An epic, if flawed, cinematic rendering of one of the greatest literary works of all time, Mary Shelley’s Frankenstein is an ambitious horror film with a distinctly romantic flare and sense of scope.
A scientist creates life out of dead matter … but pays the consequences.
The story is almost age-old: An ambitious and brilliant aspiring (and privileged) scientist becomes obsessed with creating life from death. The young scientist is Victor Frankenstein (Kenneth Branagh at the height of his ascent as an actor and filmmaker), and he has his whole life ahead of him: His family is wealthy and he is in love with Elizabeth (Helena Bonham Carter), a young woman he is to marry if fate and his personal obsessions don’t intervene.

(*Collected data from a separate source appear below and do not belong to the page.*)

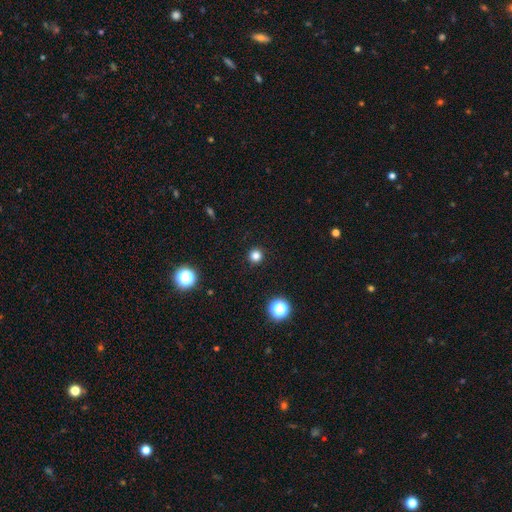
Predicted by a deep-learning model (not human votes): Overall: smooth (81%). How rounded: round (95%). Merging: none (93%).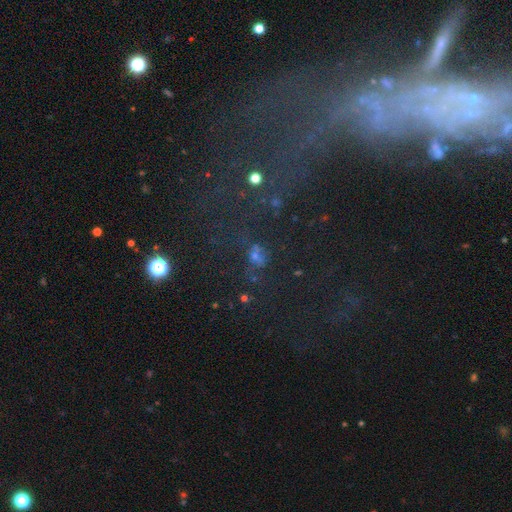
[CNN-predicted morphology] This is possibly a star or artifact rather than a galaxy (45%).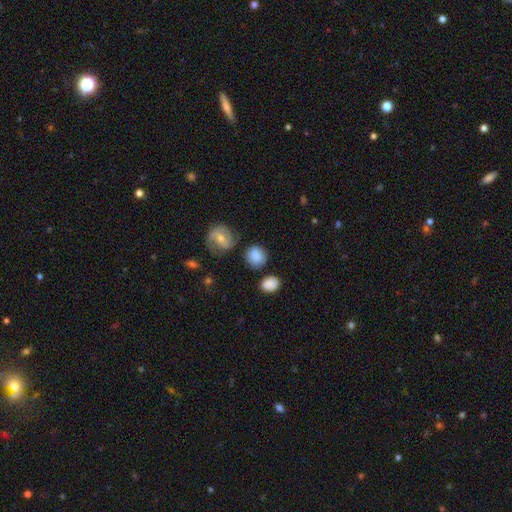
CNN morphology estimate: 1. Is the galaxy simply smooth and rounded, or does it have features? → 77% smooth, 15% featured or disk, 8% star or artifact.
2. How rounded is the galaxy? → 81% round, 18% in between, 1% cigar-shaped.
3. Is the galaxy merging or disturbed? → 75% none, 14% minor disturbance, 6% merger, 5% major disturbance.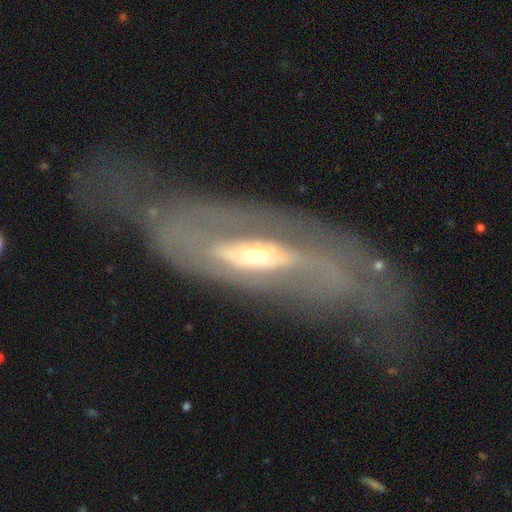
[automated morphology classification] Q: Smooth or featured?
A: featured or disk (75%); runner-up: smooth (18%)
Q: Edge-on disk?
A: no (73%); runner-up: yes (27%)
Q: Bar?
A: no (50%); runner-up: strong (25%)
Q: Spiral arms?
A: no (55%); runner-up: yes (45%)
Q: Bulge size?
A: small (47%); runner-up: moderate (45%)
Q: Merging?
A: none (56%); runner-up: major disturbance (21%)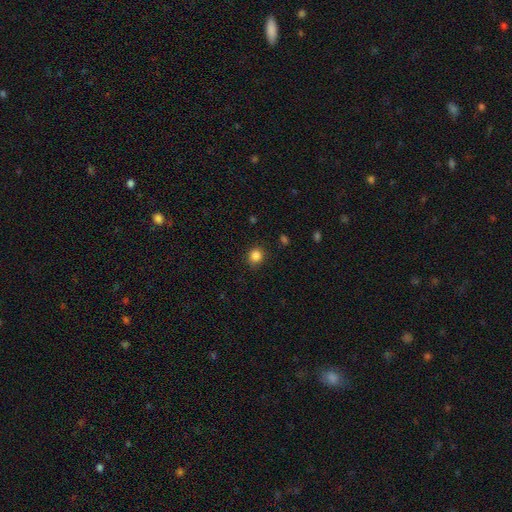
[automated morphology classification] type=smooth (85%); roundness=round (88%); merging=none (89%).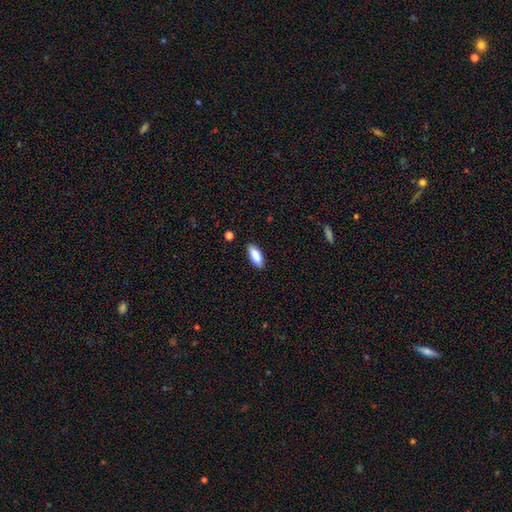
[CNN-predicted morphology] The model was most divided on "how rounded": in between: 81%, cigar-shaped: 17%, round: 2%. More confident: smooth or featured — smooth (89%); merging — none (88%).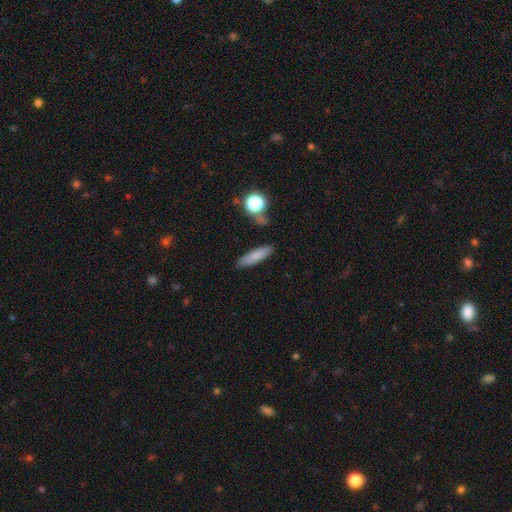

His experiments are unspeakable: He gathers unto himself the flesh of corpses and dead things and reassembles the parts and pieces, believing that he can reanimate a single figure – a golem – of death, and with the stroke of lightning and utter demented genius, his experiment works. He creates a man-child wrapped in a hideous and malformed mound of dead flesh, stitched together, resembling a creature borne from hell. The creature has no name (played by an unrecognizable Robert DeNiro), but it is alive, and it craves answers to its purpose in life. Victor struggles with what he has wrought, and in a fit of penitent rage, he tries to destroy his creation, but the thing escapes, and goes on its own quest for vengeance: Vengeance for its own creation, to destroy its creator and all he holds dear, and to be reckoned with, even if it means becoming the vile monster everyone thinks it is.
An epic, if flawed, cinematic rendering of one of the greatest literary works of all time, Mary Shelley’s Frankenstein is an ambitious horror film with a distinctly romantic flare and sense of scope. Adapted by Frank Darabont and Steph Lady, and directed by Branagh, the film takes its liberties with the source material (particularly with a prologue and an epilogue that sort of takes the viewers away from the central theme of the film), but for me this is the ultimate take on the story aside from the original two films Frankenstein and The Bride of Frankenstein, which this film pretty much bundles into one epic version. Featuring a bombastic score by Patrick Doyle, the movie is virtually the final word on Mary Shelley’s masterpiece, and it arrived right smack in the middle of what I consider to be a quadrilogy of quality horror films from Columbia / Tri-star / Sony that revitalized the classic monster movies in the 1990s: First, there was Bram Stoker’s Dracula, then there was Wolf, then Mary Shelley’s Frankenstein, and finally there was the vastly underrated take on Dr. Jekyll and Mr. Hyde story Mary Reilly. All four of these films are “new” classic monster movies, and Branagh’s Frankenstein remains a corker.
Arrow Video recently released a 4K Blu-ray and a standard edition Blu-ray featuring a new 4K transfer with a bevy of bonus features that do fans of the movie proud. Well worth adding to your collection and upgrading from the previous DVD edition, this is one of the best recent releases for the hardcopy media collector to own.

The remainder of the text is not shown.